• EXTRACTED MATERIAL
■ ■ ■

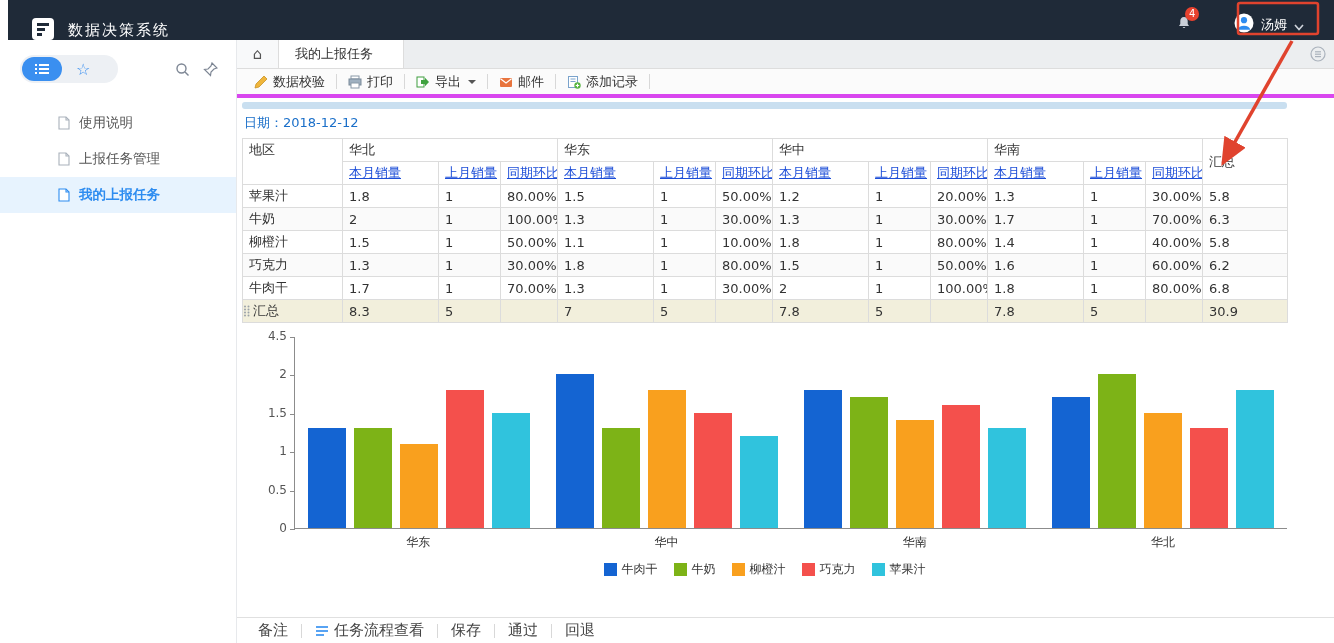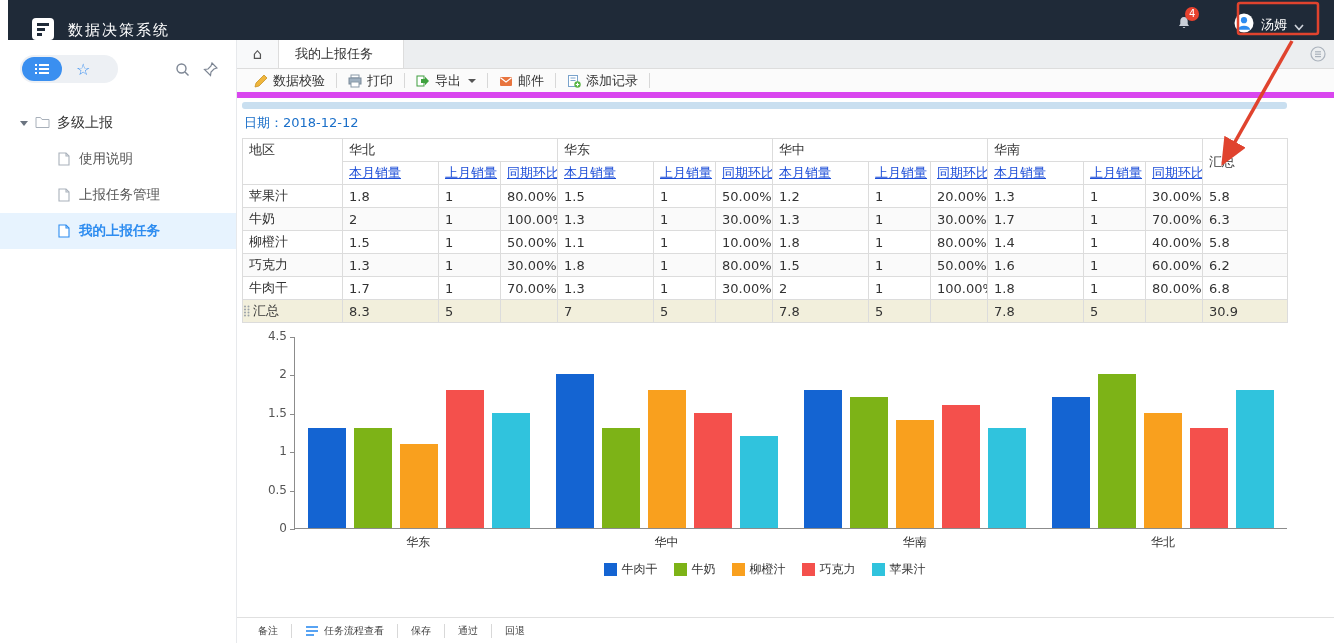--- a/index.html
+++ b/index.html
@@ -52,7 +52,7 @@
                 font-size: 13px; color: #333; border-right: 1px solid #ddd; cursor: pointer; }
   .tab-menu { position: absolute; right: 8px; top: 6px; cursor: pointer; display: inline-flex; }
 
-  .toolbar { height: 29px; background: #fbfbfb; border-bottom: 6px solid #d946ef;
+  .toolbar { height: 29px; background: #fbfbfb; border-bottom: 4px solid #d946ef;
              display: flex; align-items: center; padding-left: 6px; }
   .tool-item { display: flex; align-items: center; gap: 5px; padding: 0 11px; height: 15px;
                font-size: 13px; color: #333; cursor: pointer; border-right: 1px solid #d8d8d8; }

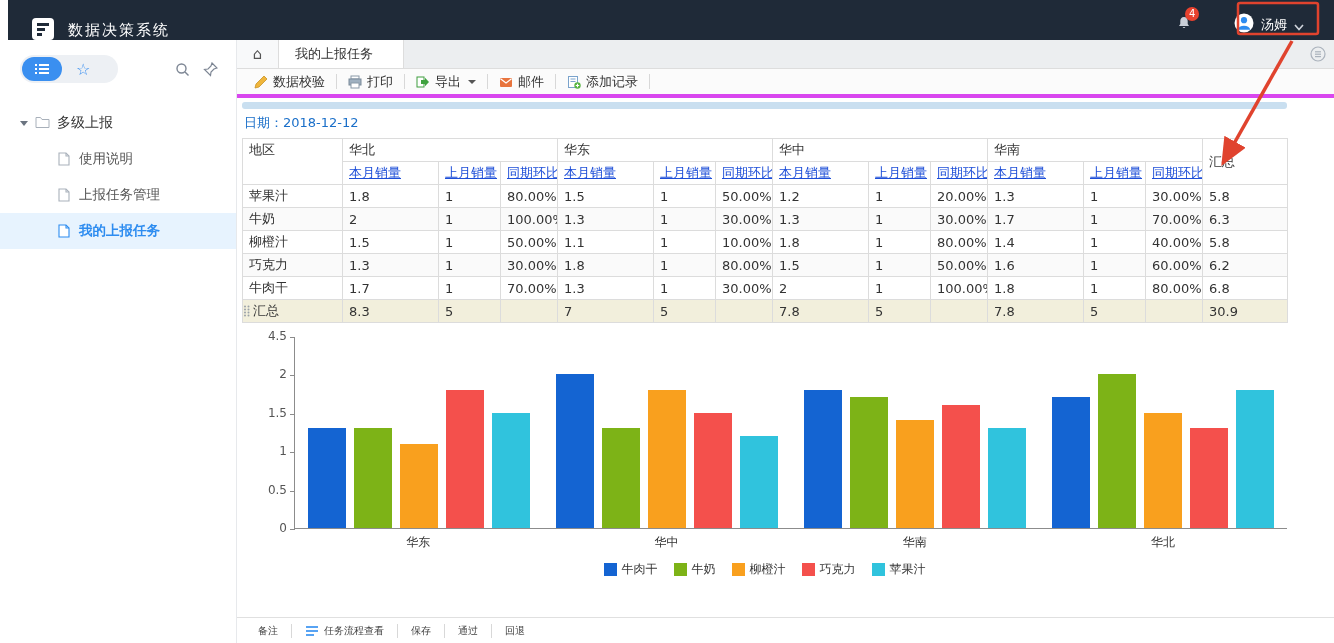--- a/index.html
+++ b/index.html
@@ -178,15 +178,6 @@
       </div>
     </div>
     <nav class="tree">
-      <div class="tree-root">
-        <span class="caret"></span>
-        <span>
-          <svg width="15" height="13">
-              <path d="M1 2.5 h4.5 l1.5 2 H14 v8 H1 Z" fill="#fff" stroke="#a8b0ba" stroke-width="1"></path>
-            </svg>
-        </span>
-        <span>多级上报</span>
-      </div>
       <div id="tree-children">
           <div class="tree-item">
             <span class="doc-icon">

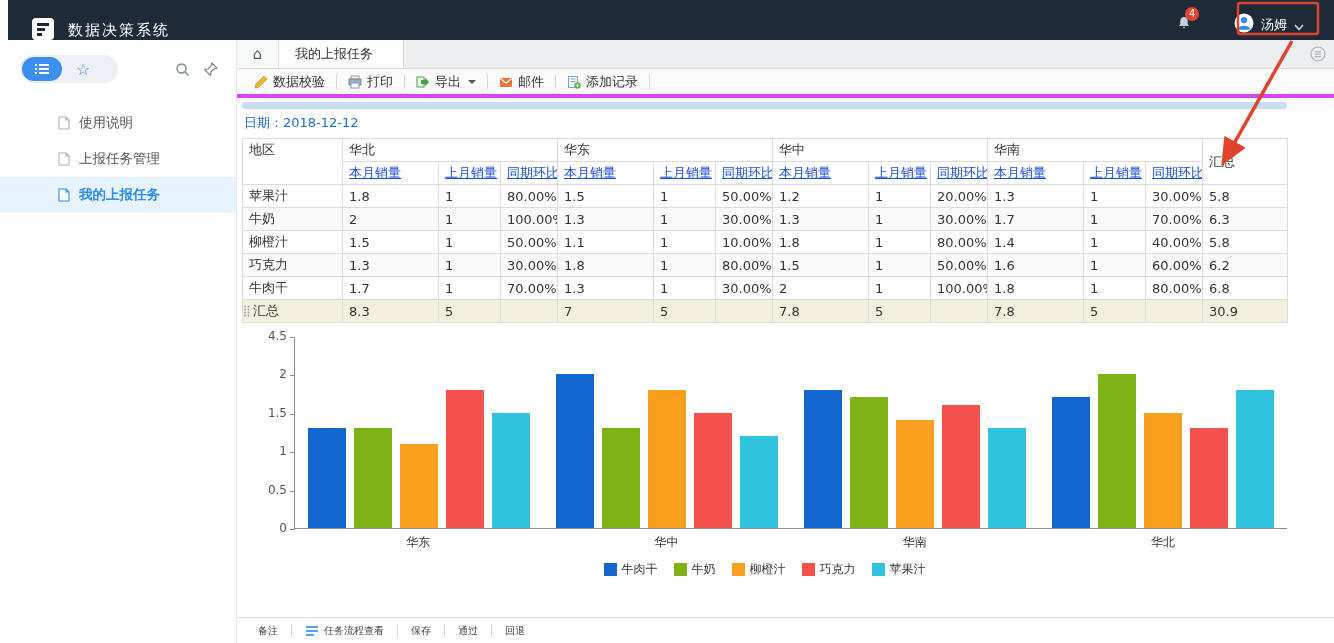--- a/index.html
+++ b/index.html
@@ -96,7 +96,7 @@
   .footerbar { position: absolute; left: 0; right: 0; bottom: 0; height: 26px; background: #fff;
                border-top: 1px solid #e0e0e0; display: flex; align-items: center; padding-left: 8px; }
   .footer-item { display: flex; align-items: center; gap: 5px; padding: 0 13px; height: 14px;
-                 font-size: 10px; color: #444; cursor: pointer; }
+                 font-size: 15px; color: #444; cursor: pointer; }
   .footer-item:not(:last-child) { border-right: 1px solid #d8d8d8; }
 
   

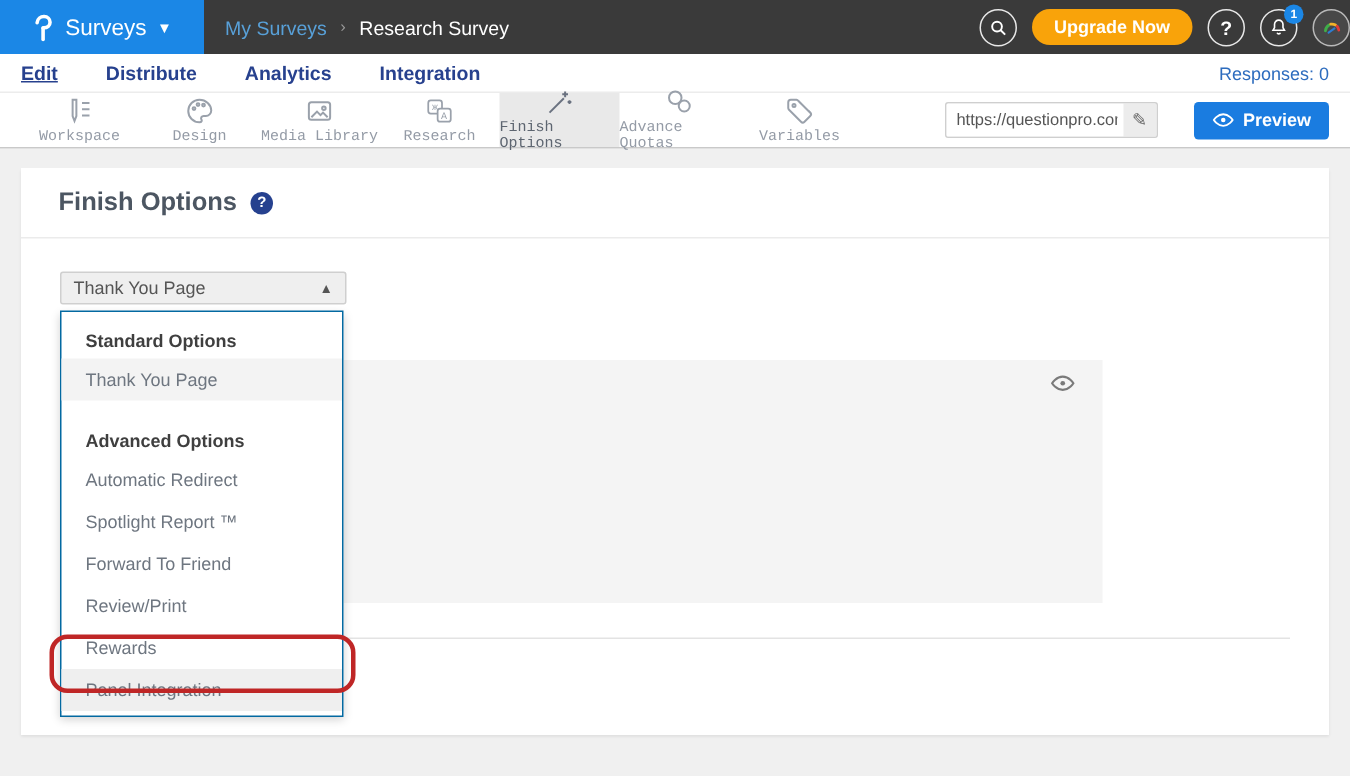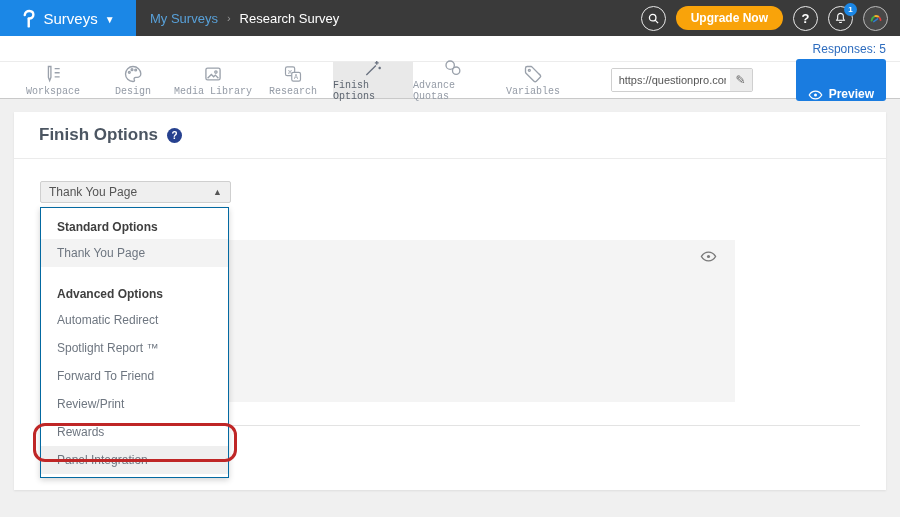--- a/index.html
+++ b/index.html
@@ -15,7 +15,7 @@
   .bc-parent { color:#58a0d8; cursor:pointer; }
   .bc-sep { color:#9a9a9a; font-size:11px; }
   .bc-current { color:#ffffff; }
-  .topbar-right { margin-left:auto; display:flex; align-items:center; gap:10px; padding-right:12px; }
+  .topbar-right { margin-left:auto; display:flex; align-items:center; gap:10px; }
   .circle-btn { width:25px; height:25px; border:1.5px solid #e8e8e8; border-radius:50%; display:flex; align-items:center; justify-content:center; color:#fff; font-size:13px; font-weight:bold; cursor:pointer; position:relative; background:transparent; }
   .upgrade-btn { height:24px; padding:0 15px; background:#f9a30a; border:none; border-radius:12px; color:#fff; font-size:12px; font-weight:bold; font-family:inherit; cursor:pointer; }
   .badge { position:absolute; top:-4px; right:-5px; width:13px; height:13px; background:#1b87e6; border-radius:50%; color:#fff; font-size:8px; font-weight:bold; display:flex; align-items:center; justify-content:center; }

■ ■ ■

• EXERCISE REQUIREMENTS
Look above for the line with "-52,7 +52,7 @@"; quote it and every line after it, stopping after the line with "13px; height: 14px;", exactly, with nothing added and without pictures.

• ANSWER BOX
@@ -52,7 +52,7 @@
                 font-size: 13px; color: #333; border-right: 1px solid #ddd; cursor: pointer; }
   .tab-menu { position: absolute; right: 8px; top: 6px; cursor: pointer; display: inline-flex; }
 
-  .toolbar { height: 29px; background: #fbfbfb; border-bottom: 6px solid #d946ef;
+  .toolbar { height: 29px; background: #fbfbfb; border-bottom: 4px solid #d946ef;
              display: flex; align-items: center; padding-left: 6px; }
   .tool-item { display: flex; align-items: center; gap: 5px; padding: 0 11px; height: 15px;
                font-size: 13px; color: #333; cursor: pointer; border-right: 1px solid #d8d8d8; }

--- a/index.html
+++ b/index.html
@@ -178,15 +178,6 @@
       </div>
     </div>
     <nav class="tree">
-      <div class="tree-root">
-        <span class="caret"></span>
-        <span>
-          <svg width="15" height="13">
-              <path d="M1 2.5 h4.5 l1.5 2 H14 v8 H1 Z" fill="#fff" stroke="#a8b0ba" stroke-width="1"></path>
-            </svg>
-        </span>
-        <span>多级上报</span>
-      </div>
       <div id="tree-children">
           <div class="tree-item">
             <span class="doc-icon">

--- a/index.html
+++ b/index.html
@@ -96,7 +96,7 @@
   .footerbar { position: absolute; left: 0; right: 0; bottom: 0; height: 26px; background: #fff;
                border-top: 1px solid #e0e0e0; display: flex; align-items: center; padding-left: 8px; }
   .footer-item { display: flex; align-items: center; gap: 5px; padding: 0 13px; height: 14px;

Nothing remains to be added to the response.